Seperti teladan ban membuktikan, Rubber bisa melayani sejumlah tujuan rekayasa. Bentang aplikasi bisa diklasifikasikan secara luas ke dalam kategori fungsional berikut:

  1. Sealing fluid (seumpama O-Ring)
  2. Mengerjakan cairan (umpamanya Selang taman
  3. Menyimpan tenaga (seumpama kabel bungee)
  4. Mengirimkan kekuatan (contohnya sabuk pemrakarsa)
  5. Mengabsorpsi tenaga (semisal Bumper)
    Menyediakan dukungan struktural (umpamanya Bantalan jembatan)

Walaupun para insinyur mungkin menggunakan banyak pilihan lain untuk menempuh tujuan ini, Rubber sering kali tampil dengan keanggunan yang lebih besar dan tarif sempurna yang lebih rendah ketimbang pilihan, dan tentu saja dengan tingkat fleksibilitas tertinggi. Selain itu, Rubber dapat disusun menjadi konfigurasi yang betul-betul rumit, dan dapat terikat pada hampir segala material substrat untuk membentuk komponen komposit, betul-betul meningkatkan kesanggupan insinyur untuk menyesuaikan fungsi komponen.

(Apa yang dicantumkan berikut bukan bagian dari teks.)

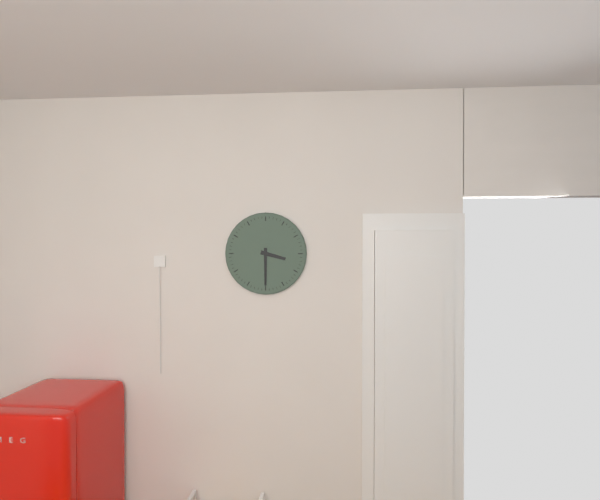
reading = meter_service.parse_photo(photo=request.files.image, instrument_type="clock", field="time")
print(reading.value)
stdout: 3:30
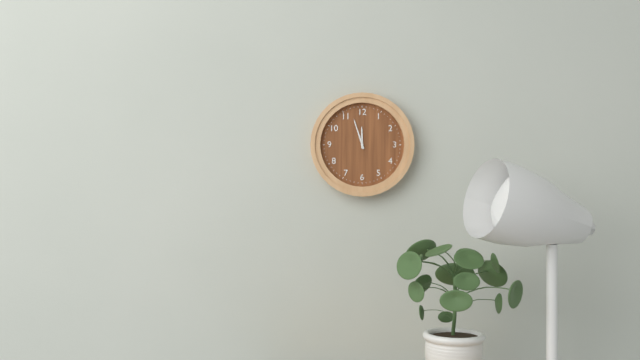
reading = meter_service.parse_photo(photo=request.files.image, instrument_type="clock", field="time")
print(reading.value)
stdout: 11:57
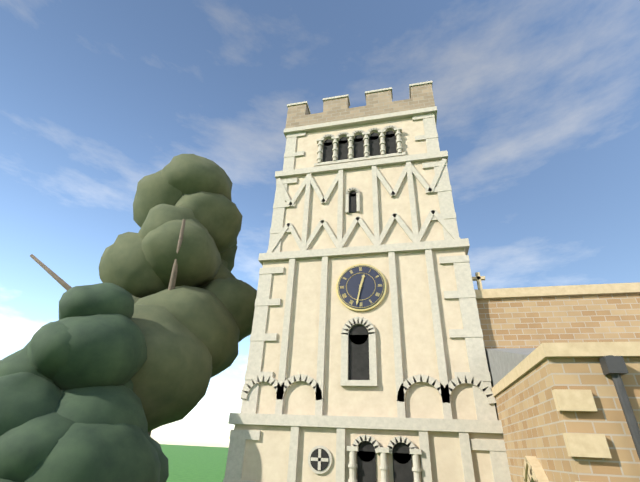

Salah satu alasan mengapa kebanyakan insinyur hanya tahu sedikit tentang Rubber ialah kompleksitasnya. Rubber ialah bahan paling kompleks yang dapat dimanfaatkan oleh seorang insinyur, dan kerumitannya memunculkan fleksibilitas. Tingkat kompleksitas pertama adalah sifat molekuler dari Rubber itu sendiri: polimer Rubber memiliki berat molekul tertinggi dan panjang rantai terpanjang dari semua zat. Ukuran dan panjangnya yang tipis ini memungkinkan molekul-molekul Rubber untuk membungkuk dan mengalir dengan kebebasan ekstrim, dan gerakan mikroskopik inilah yang diterjemahkan ke dalam defleksi makroskopik yang 10 kali lebih besar ketimbang material lainnya.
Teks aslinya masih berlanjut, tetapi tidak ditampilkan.